Additionally, the hard and glossy exoskeleton of the Australian cockroach makes it difficult for a gecko to gain purchase and chew. Thus, unless the roach is already injured or moving slowly, many geckos will not engage with these intimidating insects.

Oriental Roaches

Oriental cockroaches (Blatta orientalis) also have physical and behavioral traits that discourage predation from geckos.

These roaches have a stronger armor covering their body that is problematic for gecko teeth. The protein crystals in an Oriental roach’s exoskeleton are more tightly packed than other roaches. This fortified exterior prevents easy penetration from gecko bites.

Additionally, Oriental roaches are very fast runners compared to other household pests. With quick reflexes and agility, oriental roaches can rapidly escape from geckos before they have time to strike.

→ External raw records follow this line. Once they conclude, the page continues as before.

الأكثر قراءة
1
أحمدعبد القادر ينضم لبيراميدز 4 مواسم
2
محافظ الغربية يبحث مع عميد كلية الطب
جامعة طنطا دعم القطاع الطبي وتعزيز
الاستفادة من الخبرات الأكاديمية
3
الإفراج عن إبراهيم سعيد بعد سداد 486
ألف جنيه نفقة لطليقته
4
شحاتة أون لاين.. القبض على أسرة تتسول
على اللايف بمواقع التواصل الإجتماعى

Roach Type Exoskeleton Speed
Australian Hard, glossy Moderate
Oriental Very strong Very fast

Research indicates that the locomotion rate of Oriental roaches can reach up to 50 body lengths per second as they dart away from threats (Source). This rapid movement, coupled with durable exoskeletons, causes most geckos to ignore Oriental roaches.

How to Encourage Geckos

Providing Shelter

Geckos love to hide out in small, enclosed spaces that make them feel safe and protected. An easy way to attract geckos to your yard is by providing lots of hiding spots for them. You can do this by stacking bricks, rocks or firewood in corners or along walls and fences.

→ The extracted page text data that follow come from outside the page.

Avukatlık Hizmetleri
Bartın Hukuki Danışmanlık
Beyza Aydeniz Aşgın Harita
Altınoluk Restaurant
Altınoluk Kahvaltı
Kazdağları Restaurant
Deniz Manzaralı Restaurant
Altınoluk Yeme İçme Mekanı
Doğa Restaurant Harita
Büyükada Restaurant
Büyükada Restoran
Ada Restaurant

These stacks create little nooks and crannies for geckos to crawl into and sleep during the day. You can also install wooden gecko boxes designed specifically to give these beneficial lizards shelter.

Turning on Lights

Geckos are nocturnal creatures that become more active in the evening when temperatures cool down. Turning on outdoor lights at night will draw insects to your yard, creating an all-you-can-eat gecko buffet!

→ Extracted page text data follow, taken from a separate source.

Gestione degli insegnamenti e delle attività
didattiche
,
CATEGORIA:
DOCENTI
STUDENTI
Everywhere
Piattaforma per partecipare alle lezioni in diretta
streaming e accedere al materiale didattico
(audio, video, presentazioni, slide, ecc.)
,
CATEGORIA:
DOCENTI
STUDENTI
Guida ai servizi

The light gives geckos visibility to spot prey while the darkness provides cover for them to hunt from. Yellow bug lights work best since geckos can see the ultraviolet wavelengths. Just be sure to install lights away from doors and windows so you don’t end up with geckos inside.

Letting them Thrive Outside

Allowing geckos to thrive naturally in your yard is the most sustainable way to control cockroaches. Once established, geckos will return year after year. Compared to chemical pesticides which can be toxic, geckos offer a safe biocontrol solution.

A 2021 University of California study found that letting geckos live undisturbed resulted in the most abundant and resilient gecko populations over time. The key is providing permanent shelter, food sources and protection from predators like birds and cats.

Geckos will then multiply and continually feast on those pesky roaches!


Geckos can be powerful allies in controlling pesky cockroach infestations. Many common house geckos readily feast on a variety of cockroach species. Understanding how these insectivorous lizards hunt and consume roaches can help you assess whether encouraging geckos in and around your home could provide natural pest control.

While geckos may not fully eliminate an extensive cockroach population, they certainly help curb it. Their presence alongside other integrated pest management techniques can significantly reduce numbers and minimize the nuisance, damage, and health risks posed by these unwanted pests.